An international commission states 1 in 3 dementia cases could be prevented by targeting risk factors from childhood onward. A Michigan Medicine expert explains more.
Alzheimer’s and related dementias are the “greatest global challenge for health and social care in the 21st century,” according to a new report from The Lancet Commission on Dementia Care.
A 24-member international commission panel convened last year to examine the diseases’ burden, author the report and share key messages. Recently, representatives from the group, including Helen C. Kales, M.D., a University of Michigan professor of psychiatry and founding director of the U-M Program for Positive Aging (PPA), unveiled their findings at the Alzheimer’s Association International Conference in London.
We sat down with Kales to discuss her take — and what health care providers and policymakers should know.
What is the takeaway for those interested in dementia care and policy?
Kales: While the commission’s comprehensive report contains 10 key messages, my focus is on one overarching takeaway, plus three other messages from within the report.
The overarching message is the importance of a focus on dementia care. This focus by a journal as prestigious as The Lancet is at once both critical and revolutionary. A quick look at the AAIC 2017 program reveals that the vast majority of research in dementia is related to cure. Research on the “care” part is far outnumbered. But there is no current cure for dementia, with any such disease-altering treatment at least 10 to 20 years in the future, and there’s an aging population, meaning the prevalence of dementia will triple by 2030. A greater focus on care is imperative. I hear this regularly from families of those with dementia: “We need help now.”

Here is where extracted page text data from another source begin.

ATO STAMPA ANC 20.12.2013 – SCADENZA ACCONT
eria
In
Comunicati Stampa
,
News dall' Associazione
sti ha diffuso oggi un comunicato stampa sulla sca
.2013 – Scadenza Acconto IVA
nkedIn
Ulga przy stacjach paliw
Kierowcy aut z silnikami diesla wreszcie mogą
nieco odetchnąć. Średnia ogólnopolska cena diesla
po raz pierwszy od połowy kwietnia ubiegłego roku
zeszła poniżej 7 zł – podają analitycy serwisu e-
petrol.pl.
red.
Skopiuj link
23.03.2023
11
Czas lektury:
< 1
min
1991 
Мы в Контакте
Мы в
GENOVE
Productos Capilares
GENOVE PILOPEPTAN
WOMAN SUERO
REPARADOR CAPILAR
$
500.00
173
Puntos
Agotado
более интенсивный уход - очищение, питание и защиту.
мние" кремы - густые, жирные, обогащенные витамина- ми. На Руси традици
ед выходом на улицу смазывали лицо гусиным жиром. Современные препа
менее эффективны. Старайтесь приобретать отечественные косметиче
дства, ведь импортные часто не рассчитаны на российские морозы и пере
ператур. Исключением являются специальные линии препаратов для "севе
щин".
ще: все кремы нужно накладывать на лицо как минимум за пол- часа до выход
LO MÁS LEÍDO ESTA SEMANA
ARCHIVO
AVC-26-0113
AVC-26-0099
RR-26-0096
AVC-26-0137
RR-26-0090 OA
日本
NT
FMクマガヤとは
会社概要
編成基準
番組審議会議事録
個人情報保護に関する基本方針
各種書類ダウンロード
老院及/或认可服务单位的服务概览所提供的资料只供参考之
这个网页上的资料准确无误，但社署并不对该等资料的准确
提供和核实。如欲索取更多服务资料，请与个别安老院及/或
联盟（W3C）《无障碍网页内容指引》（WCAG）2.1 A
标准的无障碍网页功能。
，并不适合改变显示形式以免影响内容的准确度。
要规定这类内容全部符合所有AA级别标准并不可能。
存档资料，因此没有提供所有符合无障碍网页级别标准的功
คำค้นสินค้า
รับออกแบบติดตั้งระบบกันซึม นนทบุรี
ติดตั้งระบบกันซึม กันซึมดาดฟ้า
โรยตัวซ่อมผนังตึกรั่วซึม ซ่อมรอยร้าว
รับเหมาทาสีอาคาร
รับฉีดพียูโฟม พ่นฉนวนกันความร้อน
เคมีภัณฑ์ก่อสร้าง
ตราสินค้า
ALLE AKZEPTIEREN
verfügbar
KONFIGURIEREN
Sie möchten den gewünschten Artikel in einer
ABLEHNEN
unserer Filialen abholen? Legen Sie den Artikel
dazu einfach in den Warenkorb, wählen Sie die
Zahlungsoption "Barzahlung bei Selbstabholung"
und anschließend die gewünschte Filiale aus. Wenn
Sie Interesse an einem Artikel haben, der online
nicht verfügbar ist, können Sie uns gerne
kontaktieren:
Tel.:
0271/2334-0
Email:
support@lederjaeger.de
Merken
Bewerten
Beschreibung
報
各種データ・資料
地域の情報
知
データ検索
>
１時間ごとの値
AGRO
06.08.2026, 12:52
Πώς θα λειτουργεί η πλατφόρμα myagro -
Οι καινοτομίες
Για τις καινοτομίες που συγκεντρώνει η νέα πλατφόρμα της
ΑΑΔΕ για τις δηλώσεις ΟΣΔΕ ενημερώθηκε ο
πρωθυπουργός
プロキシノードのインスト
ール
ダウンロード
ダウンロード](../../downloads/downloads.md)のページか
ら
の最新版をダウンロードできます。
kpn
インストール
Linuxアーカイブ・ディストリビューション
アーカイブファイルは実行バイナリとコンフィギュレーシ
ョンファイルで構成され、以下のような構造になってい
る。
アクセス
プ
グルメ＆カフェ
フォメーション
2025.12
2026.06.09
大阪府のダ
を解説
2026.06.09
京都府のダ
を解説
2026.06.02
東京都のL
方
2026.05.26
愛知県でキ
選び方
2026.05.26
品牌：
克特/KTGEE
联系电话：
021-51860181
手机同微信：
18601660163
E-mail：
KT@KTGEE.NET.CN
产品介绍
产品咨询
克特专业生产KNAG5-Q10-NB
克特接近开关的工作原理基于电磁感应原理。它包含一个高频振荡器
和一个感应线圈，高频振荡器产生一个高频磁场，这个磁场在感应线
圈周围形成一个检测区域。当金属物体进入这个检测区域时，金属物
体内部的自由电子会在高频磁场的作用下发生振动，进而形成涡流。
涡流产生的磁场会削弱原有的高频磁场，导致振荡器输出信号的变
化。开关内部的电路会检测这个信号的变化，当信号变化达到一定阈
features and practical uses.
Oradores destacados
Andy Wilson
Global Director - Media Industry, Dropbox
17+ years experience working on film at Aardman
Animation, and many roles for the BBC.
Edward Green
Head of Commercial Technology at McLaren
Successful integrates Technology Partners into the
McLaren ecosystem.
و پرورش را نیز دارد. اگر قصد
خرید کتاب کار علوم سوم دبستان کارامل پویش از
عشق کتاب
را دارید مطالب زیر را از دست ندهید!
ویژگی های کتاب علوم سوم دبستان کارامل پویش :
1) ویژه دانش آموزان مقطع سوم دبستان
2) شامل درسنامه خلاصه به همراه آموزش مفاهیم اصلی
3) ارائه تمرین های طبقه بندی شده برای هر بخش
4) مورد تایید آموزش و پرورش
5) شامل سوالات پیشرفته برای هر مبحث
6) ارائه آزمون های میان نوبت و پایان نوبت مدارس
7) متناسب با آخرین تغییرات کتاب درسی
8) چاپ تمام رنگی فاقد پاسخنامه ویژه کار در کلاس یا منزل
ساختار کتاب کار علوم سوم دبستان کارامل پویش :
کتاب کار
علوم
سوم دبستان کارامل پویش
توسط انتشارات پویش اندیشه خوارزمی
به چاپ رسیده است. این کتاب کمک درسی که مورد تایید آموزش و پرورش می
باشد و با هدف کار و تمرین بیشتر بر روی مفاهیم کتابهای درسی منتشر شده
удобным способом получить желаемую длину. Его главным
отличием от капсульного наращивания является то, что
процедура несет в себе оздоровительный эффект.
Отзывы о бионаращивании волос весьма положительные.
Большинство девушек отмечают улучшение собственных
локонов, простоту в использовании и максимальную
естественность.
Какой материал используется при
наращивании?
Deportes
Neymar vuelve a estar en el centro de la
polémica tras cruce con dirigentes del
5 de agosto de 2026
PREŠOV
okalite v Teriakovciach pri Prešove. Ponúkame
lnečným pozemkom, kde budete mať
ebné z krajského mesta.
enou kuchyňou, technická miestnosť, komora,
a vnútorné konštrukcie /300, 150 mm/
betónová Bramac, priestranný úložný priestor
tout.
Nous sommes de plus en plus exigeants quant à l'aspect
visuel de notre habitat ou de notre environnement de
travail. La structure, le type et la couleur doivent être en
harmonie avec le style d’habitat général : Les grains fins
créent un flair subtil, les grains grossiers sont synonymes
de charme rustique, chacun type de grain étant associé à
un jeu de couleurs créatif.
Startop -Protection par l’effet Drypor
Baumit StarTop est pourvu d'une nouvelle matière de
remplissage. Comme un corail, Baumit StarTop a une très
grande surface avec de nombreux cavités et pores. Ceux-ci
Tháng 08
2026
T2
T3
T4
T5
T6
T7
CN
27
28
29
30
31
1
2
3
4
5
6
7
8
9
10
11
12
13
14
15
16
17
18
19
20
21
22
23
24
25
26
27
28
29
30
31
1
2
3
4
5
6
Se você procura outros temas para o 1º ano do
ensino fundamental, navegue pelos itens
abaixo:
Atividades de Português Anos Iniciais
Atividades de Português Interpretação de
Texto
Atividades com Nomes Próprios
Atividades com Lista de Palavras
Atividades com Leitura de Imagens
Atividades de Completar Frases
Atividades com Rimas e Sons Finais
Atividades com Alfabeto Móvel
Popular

Unfortunately, in the U.S. and in many other countries, access to comprehensive and coordinated services for dementia care often depends on where you live, what resources you have and whom you know. Poorly coordinated, fragmented care leads to inappropriate use of health care in the form of potentially preventable emergency room visits and hospitalizations, rather than having case management so that referrals can be made earlier and often for supportive and outpatient services. It is my hope that The Lancet report will be a change agent.
There are three more subtle messages in the report that I also wanted to focus on.
What are those three key messages?
Kales: The first message I want to focus on is becoming ambitious about prevention.
We do not know the causes of many types of dementia, as detailed in the report, though we are starting to accumulate evidence for risk factors that, if altered, could prevent or delay dementia in up to a third of cases. Many of these are interventions, such as improving social engagement, managing hearing loss and stopping smoking, have general health benefits and minimal risk.
It is believed that the compression of dementia incidence that we are seeing in the U.S. is a result of healthier lifestyles in more recently aging cohorts. So, while we are waiting for more studies on how to implement interventions for these risk factors on a larger scale in our countries, it is certainly worth “preaching” about modifying these risk factors to our middle-aged and older patients in clinical settings. This is really what “positive aging” is about and is clearly a focus of the University of Michigan Program for Positive Aging. With age, most of us will face some combination of medical problems, cognitive changes, anxiety, depression or the stress of being a caregiver. The good news is that much of what comes with aging can be managed — and it is this management that can improve quality of life markedly in later life.
The second message is about individualizing dementia care and caring for family caregivers. Inherently, dementia care must be both person-centered and caregiver-centered. I believe that this message has come through loud and clear throughout the commission’s report. Good dementia care is comprehensive and links medical care with social and supportive care in the community. Contrary to popular belief, most people with dementia are cared for in the community by family caregivers who, as noted in the commission’s report, “are the most important resources available for people with dementia.” We need to treat them as such. Family caregivers are drafted into an unpaid profession without training and are highly prone to depression and anxiety; caregiving can literally cause them to “go down with the ship.”
The commission report underscores the value of these caregivers and the types of resources, education and services they need access to be effective and healthy. We are so proud of the caregiver interventions that we have created and are implementing in the PPA. These include DICE (Describe, Investigate, Create and Evaluate) training for family and staff caregivers and the web-based dementia care tool, WeCareAdvisor, that we have developed and tested successfully in a recent National Institutes of Health-funded trial. The commission’s report gives added impetus to pursue such interventions for caregivers.
The third and final message I would like to highlight is that of assessing and managing neuropsychiatric symptoms. While dementia is thought of as a memory problem, behavioral symptoms occur universally and are among the most complex and challenging symptoms faced by caregivers and providers. The good news is that while we are fairly limited in what we can do for memory at this point, we are accumulating evidence on the ability to improve outcomes and quality of life for people with dementia and their caregivers by managing behaviors. The report outlines the utility of approaches like DICE to assess and manage behaviors through an emphasis on training caregivers as well as health care providers in the treatment of modifiable underlying causes (e.g., pain, negative caregiver communication style or an overstimulating environment), and selection of tailored nonpharmacologic strategies over the knee-jerk use of sedating medications.